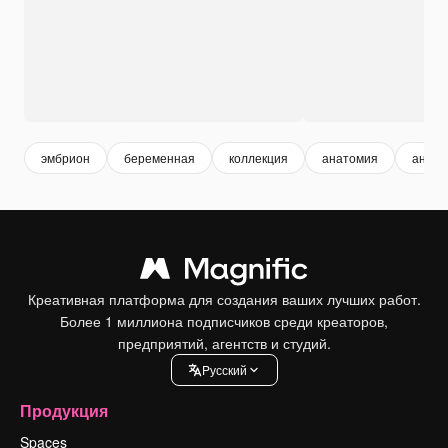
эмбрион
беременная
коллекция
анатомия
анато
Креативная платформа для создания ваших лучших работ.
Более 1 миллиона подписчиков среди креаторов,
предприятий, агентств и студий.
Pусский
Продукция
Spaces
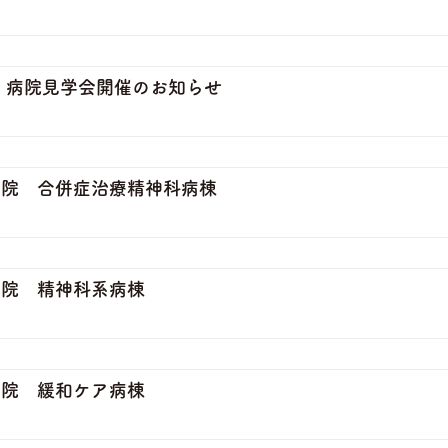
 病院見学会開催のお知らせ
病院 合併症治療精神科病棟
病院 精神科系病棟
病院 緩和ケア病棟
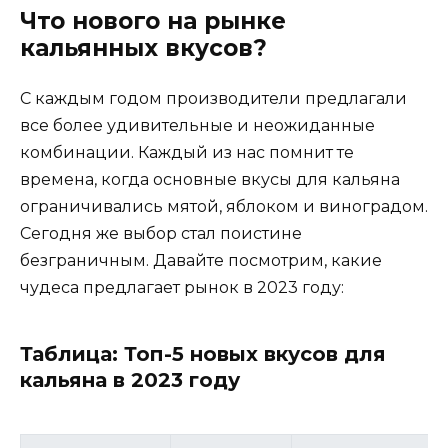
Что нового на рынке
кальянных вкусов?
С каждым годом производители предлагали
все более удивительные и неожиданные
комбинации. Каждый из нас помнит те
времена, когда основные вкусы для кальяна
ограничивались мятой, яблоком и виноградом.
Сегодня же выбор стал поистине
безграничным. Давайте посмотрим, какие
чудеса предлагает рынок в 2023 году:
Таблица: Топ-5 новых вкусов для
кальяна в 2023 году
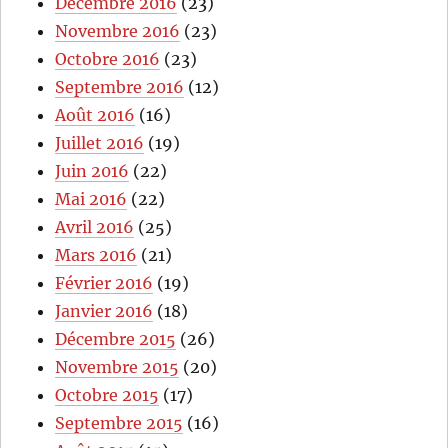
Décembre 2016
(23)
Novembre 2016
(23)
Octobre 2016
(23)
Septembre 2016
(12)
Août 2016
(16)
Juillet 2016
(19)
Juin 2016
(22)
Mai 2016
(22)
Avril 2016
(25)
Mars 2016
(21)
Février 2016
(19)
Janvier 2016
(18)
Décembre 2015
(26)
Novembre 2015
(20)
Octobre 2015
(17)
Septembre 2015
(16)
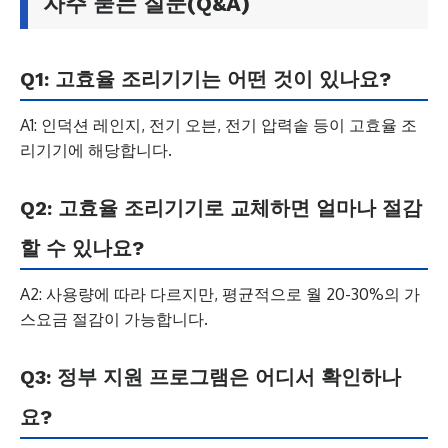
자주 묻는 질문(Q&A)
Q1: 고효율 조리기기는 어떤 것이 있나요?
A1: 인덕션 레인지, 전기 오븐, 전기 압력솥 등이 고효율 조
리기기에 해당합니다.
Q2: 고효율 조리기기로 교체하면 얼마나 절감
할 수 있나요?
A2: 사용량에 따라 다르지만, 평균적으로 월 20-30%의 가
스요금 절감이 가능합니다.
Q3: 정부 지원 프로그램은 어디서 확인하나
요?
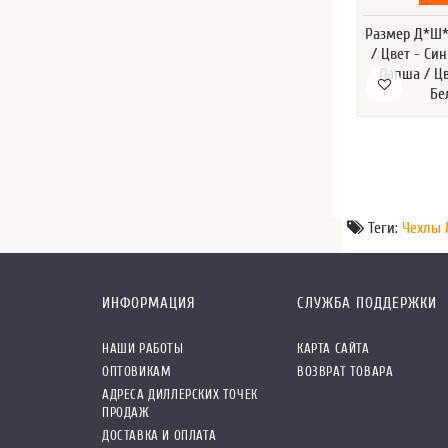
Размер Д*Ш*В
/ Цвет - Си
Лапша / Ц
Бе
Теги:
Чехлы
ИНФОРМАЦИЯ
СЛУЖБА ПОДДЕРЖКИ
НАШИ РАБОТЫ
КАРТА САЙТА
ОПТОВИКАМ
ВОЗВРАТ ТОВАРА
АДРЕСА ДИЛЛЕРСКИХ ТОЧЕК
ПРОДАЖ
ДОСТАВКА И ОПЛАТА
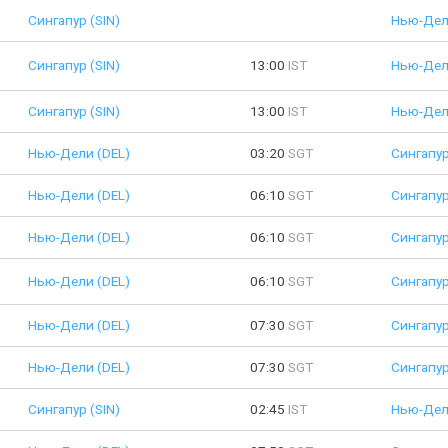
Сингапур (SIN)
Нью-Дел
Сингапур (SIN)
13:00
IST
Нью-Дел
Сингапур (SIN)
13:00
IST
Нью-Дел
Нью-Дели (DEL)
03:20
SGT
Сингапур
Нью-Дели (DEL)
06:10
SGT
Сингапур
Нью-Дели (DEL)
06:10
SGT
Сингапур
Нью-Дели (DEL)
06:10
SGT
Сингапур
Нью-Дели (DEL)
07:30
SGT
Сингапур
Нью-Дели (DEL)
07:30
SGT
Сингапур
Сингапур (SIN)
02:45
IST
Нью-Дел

══════

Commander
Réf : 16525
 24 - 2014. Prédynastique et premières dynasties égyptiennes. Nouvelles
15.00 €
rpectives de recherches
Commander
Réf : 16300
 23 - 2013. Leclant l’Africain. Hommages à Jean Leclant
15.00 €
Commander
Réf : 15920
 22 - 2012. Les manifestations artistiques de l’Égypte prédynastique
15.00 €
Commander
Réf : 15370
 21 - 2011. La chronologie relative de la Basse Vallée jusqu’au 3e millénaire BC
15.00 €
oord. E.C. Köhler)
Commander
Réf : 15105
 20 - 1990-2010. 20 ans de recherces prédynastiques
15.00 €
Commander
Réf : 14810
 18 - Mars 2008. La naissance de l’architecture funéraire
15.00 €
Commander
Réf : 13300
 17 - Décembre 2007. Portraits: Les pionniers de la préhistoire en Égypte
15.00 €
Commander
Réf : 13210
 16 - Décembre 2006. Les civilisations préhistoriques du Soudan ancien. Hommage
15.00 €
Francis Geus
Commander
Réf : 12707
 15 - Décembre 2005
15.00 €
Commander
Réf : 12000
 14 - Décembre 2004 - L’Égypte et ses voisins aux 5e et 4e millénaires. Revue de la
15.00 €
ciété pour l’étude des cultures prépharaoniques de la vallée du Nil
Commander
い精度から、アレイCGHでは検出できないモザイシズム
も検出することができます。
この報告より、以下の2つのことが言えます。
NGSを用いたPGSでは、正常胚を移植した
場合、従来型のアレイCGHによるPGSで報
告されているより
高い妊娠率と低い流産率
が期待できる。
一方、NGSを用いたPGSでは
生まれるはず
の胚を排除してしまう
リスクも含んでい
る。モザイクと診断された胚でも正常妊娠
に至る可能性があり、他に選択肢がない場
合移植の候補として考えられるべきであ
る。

══════

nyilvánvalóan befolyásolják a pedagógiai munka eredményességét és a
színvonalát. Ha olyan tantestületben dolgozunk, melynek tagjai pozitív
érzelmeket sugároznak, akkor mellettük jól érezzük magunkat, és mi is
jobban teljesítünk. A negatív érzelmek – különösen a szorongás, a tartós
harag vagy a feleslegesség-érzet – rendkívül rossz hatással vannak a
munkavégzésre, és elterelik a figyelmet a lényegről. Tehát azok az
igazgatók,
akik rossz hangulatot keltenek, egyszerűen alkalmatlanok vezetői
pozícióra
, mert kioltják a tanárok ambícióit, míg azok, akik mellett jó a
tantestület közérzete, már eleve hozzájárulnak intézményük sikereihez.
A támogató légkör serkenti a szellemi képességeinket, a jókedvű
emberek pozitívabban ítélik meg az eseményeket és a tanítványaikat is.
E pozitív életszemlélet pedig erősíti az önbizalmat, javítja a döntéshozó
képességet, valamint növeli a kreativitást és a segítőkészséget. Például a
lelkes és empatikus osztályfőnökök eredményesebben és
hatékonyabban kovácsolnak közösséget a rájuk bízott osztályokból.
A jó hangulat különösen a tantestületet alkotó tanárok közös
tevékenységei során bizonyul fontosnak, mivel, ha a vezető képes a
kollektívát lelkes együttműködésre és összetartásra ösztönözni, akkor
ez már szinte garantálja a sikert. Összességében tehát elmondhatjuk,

══════

# WHAT NEEDS TO BE DONE:
Reproduce, unchanged, the lines from the one containing "nyilvánvalóan befolyásolják a" through the one containing "ez már szinte", both included.

# SOLUTION TO THE PROBLEM:
nyilvánvalóan befolyásolják a pedagógiai munka eredményességét és a
színvonalát. Ha olyan tantestületben dolgozunk, melynek tagjai pozitív
érzelmeket sugároznak, akkor mellettük jól érezzük magunkat, és mi is
jobban teljesítünk. A negatív érzelmek – különösen a szorongás, a tartós
harag vagy a feleslegesség-érzet – rendkívül rossz hatással vannak a
munkavégzésre, és elterelik a figyelmet a lényegről. Tehát azok az
igazgatók,
akik rossz hangulatot keltenek, egyszerűen alkalmatlanok vezetői
pozícióra
, mert kioltják a tanárok ambícióit, míg azok, akik mellett jó a
tantestület közérzete, már eleve hozzájárulnak intézményük sikereihez.
A támogató légkör serkenti a szellemi képességeinket, a jókedvű
emberek pozitívabban ítélik meg az eseményeket és a tanítványaikat is.
E pozitív életszemlélet pedig erősíti az önbizalmat, javítja a döntéshozó
képességet, valamint növeli a kreativitást és a segítőkészséget. Például a
lelkes és empatikus osztályfőnökök eredményesebben és
hatékonyabban kovácsolnak közösséget a rájuk bízott osztályokból.
A jó hangulat különösen a tantestületet alkotó tanárok közös
tevékenységei során bizonyul fontosnak, mivel, ha a vezető képes a
kollektívát lelkes együttműködésre és összetartásra ösztönözni, akkor
ez már szinte garantálja a sikert. Összességében tehát elmondhatjuk,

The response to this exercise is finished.